Какой у нее приятный голос и какая прекрасная речь, без модного сленга, – это так освежающе действует на слух. Холостяк-декан, казалось, был совершенно покорен ею. Старый дурак!

Когда они сели завтракать, Губерт решил, что должен сейчас же объявить о своем отъезде в Лондон, потому что если он проведет здесь, в саду, полном роз, весь этот теплый дремотный день, у него не хватит сил уехать, и он даст событиям поглотить его самого и его волю.

И в то время как тетка говорила с ним на религиозные темы, перемешивая их с житейскими советами, он размышлял о том, что будет, если он останется, – окажет ли Ванесса ему сопротивление? Она должна была набраться мудрости за этот месяц светской жизни в Лондоне, в разгар сезона… Она уже не будет той покорной девочкой, воспоминание о которой хранила его память. Конечно, она его не любит… За что может она его любить? Это прекрасное, уравновешенное, сдержанное создание!

Когда Ванесса услышала его невероятную ложь о вынужденном раннем отъезде, ее тонкие ноздри затрепетали. Губерт это увидел и удивился – какие чувства волновали ее? Была ли она недовольна? Нет, она попросту обрадовалась. Он предпочел бы, чтобы она выразила неудовольствие.

Отправляясь в окруженный высокими буковыми деревьями сад, гости задержались в дверях, чтобы пожелать Губерту счастливого пути. Он подошел к Ванессе, стоявшей среди группы других гостей.

– Завтра утром я отошлю вам обратно машину – вам нужно успеть вовремя на завтрак в итальянское посольство.

Что-то от Монтаньяни заставило ее ответить:

– Благодарю вас, не беспокойтесь, пожалуйста. Мадлен уже телеграфировала, чтобы к девяти часам сюда прибыл мой собственный автомобиль.

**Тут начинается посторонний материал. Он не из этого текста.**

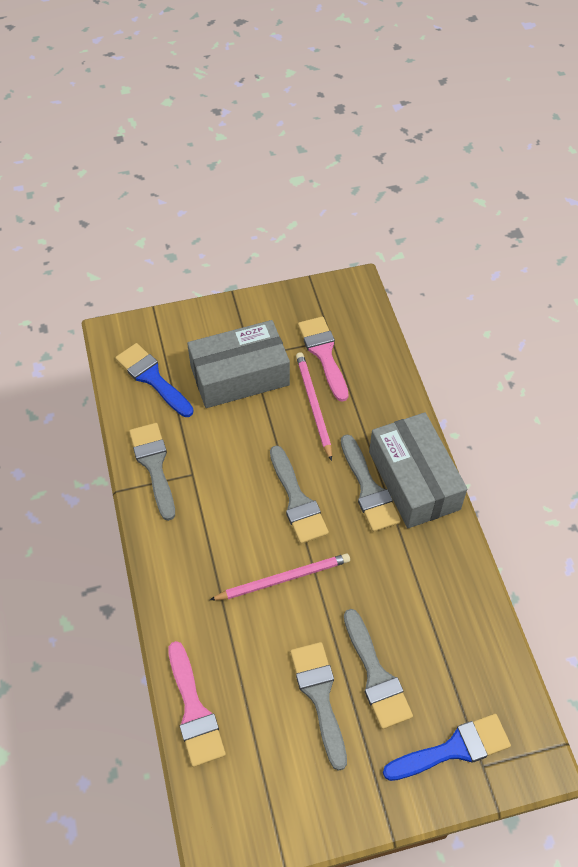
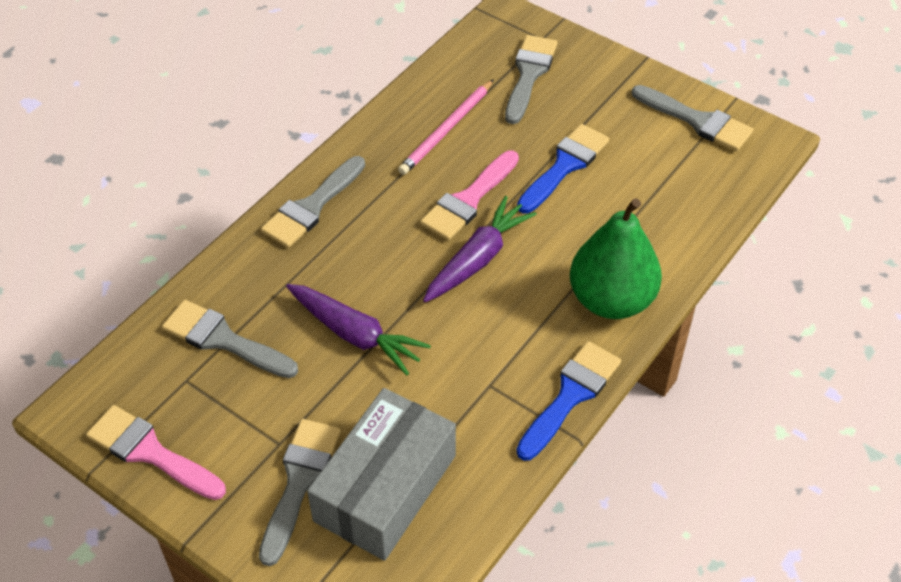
green pear: none = 0 -> [570,198,662,319] = 1
grey box: [187,320,290,408] [369,412,467,528] = 2 -> [307,388,456,561] = 1
pink pencil: [210,553,350,600] [296,352,332,461] = 2 -> [398,79,494,175] = 1
purple carrot: none = 0 -> [286,284,431,375] [423,196,537,302] = 2

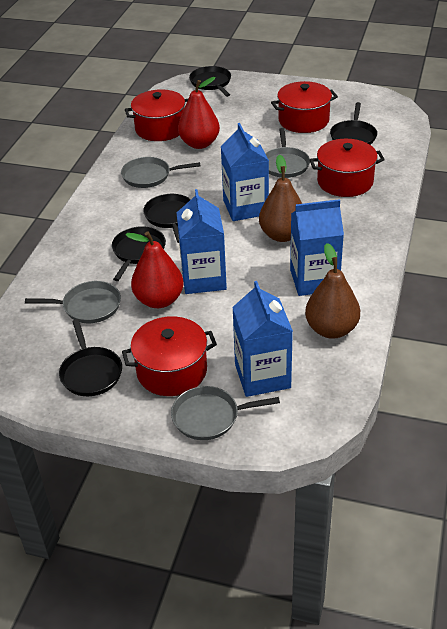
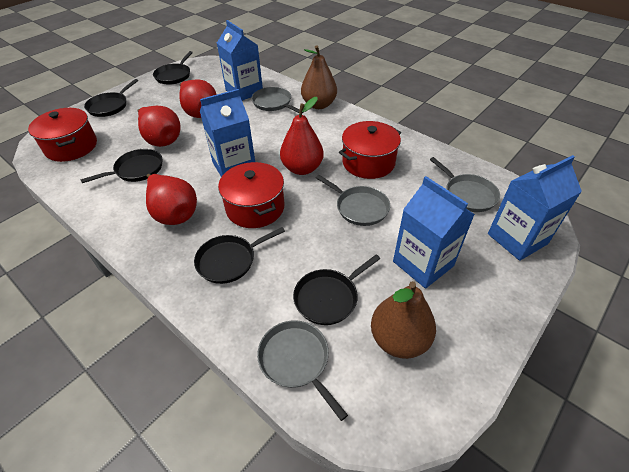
red pear: [125,231,184,308] [178,77,220,149] = 2 -> [137,106,181,147] [146,174,197,225] [179,79,217,118] [280,97,324,175] = 4
red pot: [122,316,217,396] [125,89,189,141] [271,81,338,133] [309,139,385,197] = 4 -> [28,108,97,162] [218,162,285,228] [339,121,401,179] = 3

Он насмешливо приподнял шляпу и уехал.

Теперь вся храбрость Ванессы разлетелась в прах. Как она выдержит весь день среди совершенно чуждых ей новых родственников? Какое все это тяжелое испытание. Губерт, конечно, будет сегодня обедать вдвоем с Алисой… Как она ее ненавидела! Если бы она могла разорвать в клочки ее светлость, она с удовольствием сделала бы это! Но вместо того она провела невыносимые часы, пока опять ровно в одиннадцать вечера легла в пуховую четырехместную кровать, до конца сохранив внешнее спокойствие и заслужив наилучшее мнение о себе.

После того как утром Ванесса уехала в Лондон, тетя Аделиза объявила снисходительно своему супругу-епископу:

– Жена Губерта очаровательна. В ней нет решительно ничего модного.

А холостяк-декан, чудак и циник, заметил:

– Это Монтаньяни победили в ней Леви, дорогая леди! Но я лично чувствую глубокое уважение к сынам Израиля!